A new survey in South Korea has shown that 53.7% of respondents support the upcoming implementation of capital gain taxes on profits from crypto trading, local outlet Yonhap News Agency reported today.
Per the publication, the survey was conducted by public opinion-focused company Realmeter on 500 Koreans aged 18 and older last Friday.
According to the results, 53.7% of respondents voiced their support for the government’s tax initiative while 38.3% were against it. Among the survey takers, 60% of women and 47.3% of men were in favor of new taxes, while 31% and 45.7%, respectively, rejected them.
In terms of age, Koreans in their 20s were the only group where opponents of new taxes slightly outnumbered their supporters—by 47.8% to 47.5%. Meanwhile, 60% of respondents in their 40s and 57.2% in their 50s said they approve crypto taxes.
Crypto taxes are coming
As CryptoSlate reported, Korean officials proposed to enforce a 20% tax on crypto gains earlier this year, drawing the ire of some cryptocurrency investors.
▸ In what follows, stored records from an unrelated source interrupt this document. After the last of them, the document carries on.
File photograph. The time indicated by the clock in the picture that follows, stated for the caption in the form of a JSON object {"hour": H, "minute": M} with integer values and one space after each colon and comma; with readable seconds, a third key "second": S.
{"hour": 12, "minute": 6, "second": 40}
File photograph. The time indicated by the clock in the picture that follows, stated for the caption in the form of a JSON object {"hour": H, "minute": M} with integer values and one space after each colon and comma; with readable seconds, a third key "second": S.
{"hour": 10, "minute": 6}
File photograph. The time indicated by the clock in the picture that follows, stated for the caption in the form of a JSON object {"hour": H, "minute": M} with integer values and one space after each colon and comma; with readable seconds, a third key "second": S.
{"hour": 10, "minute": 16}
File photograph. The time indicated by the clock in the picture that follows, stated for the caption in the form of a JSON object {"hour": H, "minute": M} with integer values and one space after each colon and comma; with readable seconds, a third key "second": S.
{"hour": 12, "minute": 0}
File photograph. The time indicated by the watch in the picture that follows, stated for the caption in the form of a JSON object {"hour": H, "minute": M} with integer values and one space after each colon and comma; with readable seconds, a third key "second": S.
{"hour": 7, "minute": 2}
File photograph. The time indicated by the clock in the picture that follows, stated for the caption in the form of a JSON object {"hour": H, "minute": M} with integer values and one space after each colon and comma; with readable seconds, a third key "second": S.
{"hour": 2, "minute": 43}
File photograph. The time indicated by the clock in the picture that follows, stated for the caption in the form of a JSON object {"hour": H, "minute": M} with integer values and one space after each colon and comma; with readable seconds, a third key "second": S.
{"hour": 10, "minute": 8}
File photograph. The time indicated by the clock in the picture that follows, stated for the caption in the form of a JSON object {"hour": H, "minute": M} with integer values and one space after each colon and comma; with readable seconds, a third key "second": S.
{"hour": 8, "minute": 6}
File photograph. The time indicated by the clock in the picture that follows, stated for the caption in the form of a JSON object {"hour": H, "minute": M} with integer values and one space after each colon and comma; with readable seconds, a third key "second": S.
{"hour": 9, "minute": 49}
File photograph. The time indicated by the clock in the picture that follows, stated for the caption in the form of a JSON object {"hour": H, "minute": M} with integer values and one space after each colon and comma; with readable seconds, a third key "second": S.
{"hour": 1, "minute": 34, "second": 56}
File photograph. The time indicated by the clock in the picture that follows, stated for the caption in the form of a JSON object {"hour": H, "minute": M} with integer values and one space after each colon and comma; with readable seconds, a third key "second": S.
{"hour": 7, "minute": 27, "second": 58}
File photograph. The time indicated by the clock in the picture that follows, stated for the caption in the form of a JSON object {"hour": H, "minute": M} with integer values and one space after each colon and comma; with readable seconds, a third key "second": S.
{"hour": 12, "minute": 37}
However, it looks like the initiative is being postponed—but not canceled—to at least 2022.
Last week, Yang Hyang-ja, a member of the National Assembly of South Korea, and Democratic Party lawmakers reportedly said they are currently considering delaying the crypto taxes.
Korea's ruling party member suggests at least one year delay on taxation of cryptocurrency as she believes institutional adoption and understanding of cryptocurrency will take some time ??https://t.co/H4aNP0beSh https://t.co/qoPTbyV5x4
— Doo (@DooWanNam) April 26, 2021
“Korea’s ruling party member suggests at least one year delay on taxation of cryptocurrency as she believes institutional adoption and understanding of cryptocurrency will take some time,” tweeted Doo Wan Nam, head of MakerDAO in Asia.
At the same time, some experts have pointed out that “obsession” with cryptocurrencies and huge gains is starting to have a detrimental effect on young Koreans, up to the point where it hurts their jobs.
For example, compulsive crypto price tracking could be part of a wider problem with “cryptocurrency addiction” that is similar to gambling, some psychology specialists noted last week.